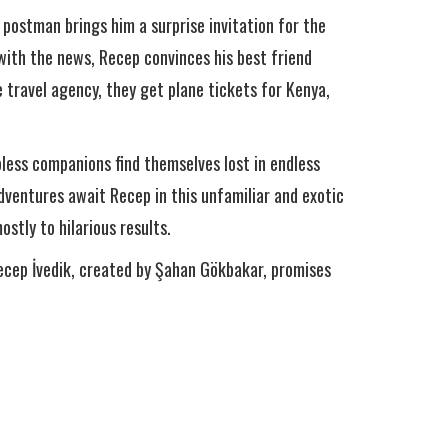
 postman brings him a surprise invitation for the
 with the news, Recep convinces his best friend
 travel agency, they get plane tickets for Kenya,
pless companions find themselves lost in endless
adventures await Recep in this unfamiliar and exotic
stly to hilarious results.
Recep İvedik, created by Şahan Gökbakar, promises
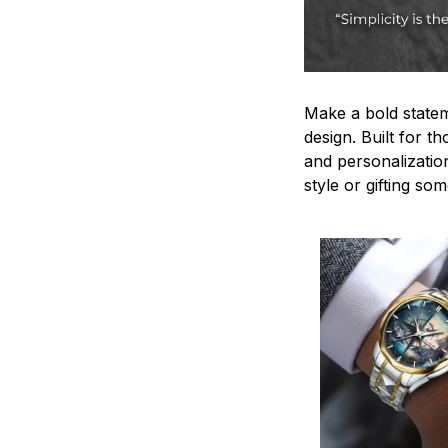
Make a bold statem
design. Built for t
and personalizatio
style or gifting s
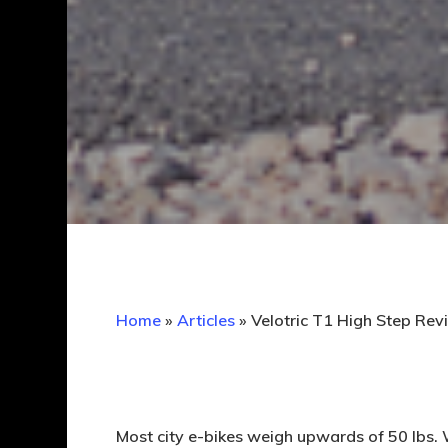
Home
»
Articles
»
Velotric T1 High Step Revi
Most city e-bikes weigh upwards of 50 lbs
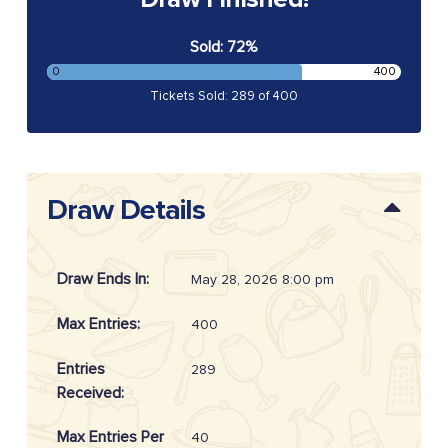
Sold: 72%
0
400
Tickets Sold: 289 of 400
Draw Details
Draw Ends In:
May 28, 2026 8:00 pm
Max Entries:
400
Entries
289
Received:
Max Entries Per
40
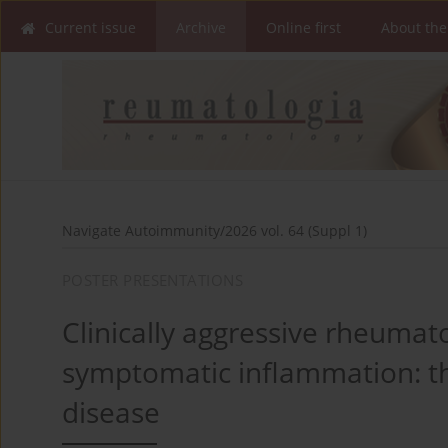
Current issue
Archive
Online first
About the
Navigate Autoimmunity/2026 vol. 64 (Suppl 1)
POSTER PRESENTATIONS
Clinically aggressive rheumato
symptomatic inflammation: th
disease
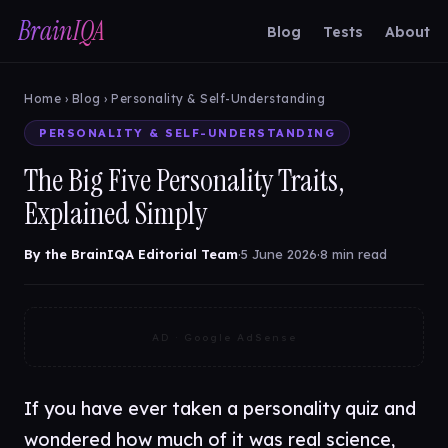
BrainIQA
Blog
Tests
About
Home
›
Blog
› Personality & Self-Understanding
PERSONALITY & SELF-UNDERSTANDING
The Big Five Personality Traits,
Explained Simply
By the BrainIQA Editorial Team
·
5 June 2026
·
8 min read
AD · Google AdSense
If you have ever taken a personality quiz and
wondered how much of it was real science,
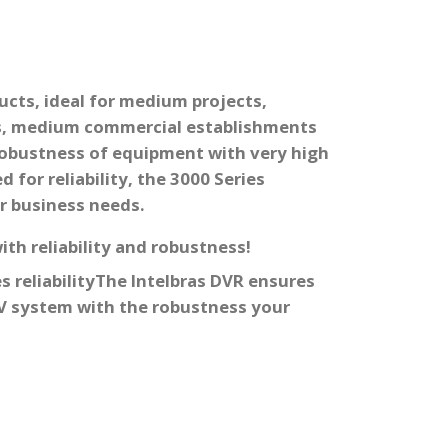
cts, ideal for medium projects,
s, medium commercial establishments
robustness of equipment with very high
 for reliability, the 3000 Series
r business needs.
th reliability and robustness!
s reliability
The Intelbras DVR ensures
TV system with the robustness your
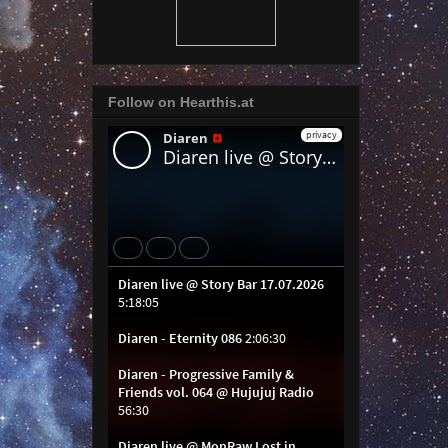
Follow on Hearthis.at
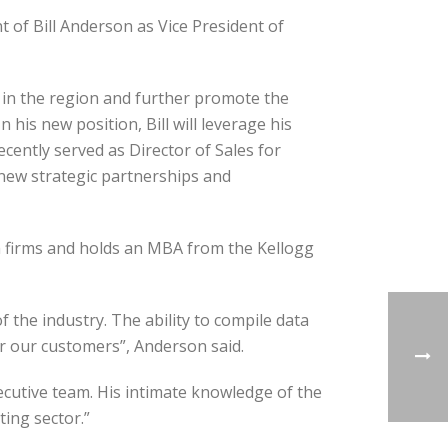
of Bill Anderson as Vice President of
h in the region and further promote the
his new position, Bill will leverage his
ently served as Director of Sales for
new strategic partnerships and
h firms and holds an MBA from the Kellogg
f the industry. The ability to compile data
r our customers”, Anderson said.
xecutive team. His intimate knowledge of the
ing sector.”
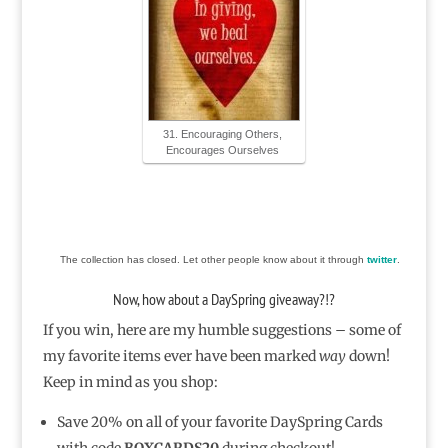
31. Encouraging Others,
Encourages Ourselves
The collection has closed. Let other people know about it through
twitter
.
Now, how about a DaySpring giveaway?!?
If you win, here are my humble suggestions – some of
my favorite items ever have been marked
way
down!
Keep in mind as you shop:
Save 20% on all of your favorite DaySpring Cards
with code
BOXCARDS20
during checkout!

※

Could you return every line of text from the items above word for word, leaving out the pictures themselves?

 postman brings him a surprise invitation for the
 with the news, Recep convinces his best friend
 travel agency, they get plane tickets for Kenya,
pless companions find themselves lost in endless
adventures await Recep in this unfamiliar and exotic
stly to hilarious results.
Recep İvedik, created by Şahan Gökbakar, promises
Make a bold statem
design. Built for t
and personalizatio
style or gifting s
Home
»
Articles
»
Velotric T1 High Step Revi
Most city e-bikes weigh upwards of 50 lbs
Sold: 72%
0
400
Tickets Sold: 289 of 400
Draw Details
Draw Ends In:
May 28, 2026 8:00 pm
Max Entries:
400
Entries
289
Received:
Max Entries Per
40
Current issue
Archive
Online first
About the
Navigate Autoimmunity/2026 vol. 64 (Suppl 1)
POSTER PRESENTATIONS
Clinically aggressive rheumato
symptomatic inflammation: th
disease
BrainIQA
Blog
Tests
About
Home
›
Blog
› Personality & Self-Understanding
PERSONALITY & SELF-UNDERSTANDING
The Big Five Personality Traits,
Explained Simply
By the BrainIQA Editorial Team
·
5 June 2026
·
8 min read
AD · Google AdSense
If you have ever taken a personality quiz and
wondered how much of it was real science,
cts, ideal for medium projects,
s, medium commercial establishments
robustness of equipment with very high
 for reliability, the 3000 Series
r business needs.
th reliability and robustness!
s reliability
The Intelbras DVR ensures
TV system with the robustness your
Follow on Hearthis.at
of Bill Anderson as Vice President of
h in the region and further promote the
his new position, Bill will leverage his
ently served as Director of Sales for
new strategic partnerships and
h firms and holds an MBA from the Kellogg
f the industry. The ability to compile data
r our customers”, Anderson said.
xecutive team. His intimate knowledge of the
ing sector.”
31. Encouraging Others,
Encourages Ourselves
The collection has closed. Let other people know about it through
twitter
.
Now, how about a DaySpring giveaway?!?
If you win, here are my humble suggestions – some of
my favorite items ever have been marked
way
down!
Keep in mind as you shop:
Save 20% on all of your favorite DaySpring Cards
with code
BOXCARDS20
during checkout!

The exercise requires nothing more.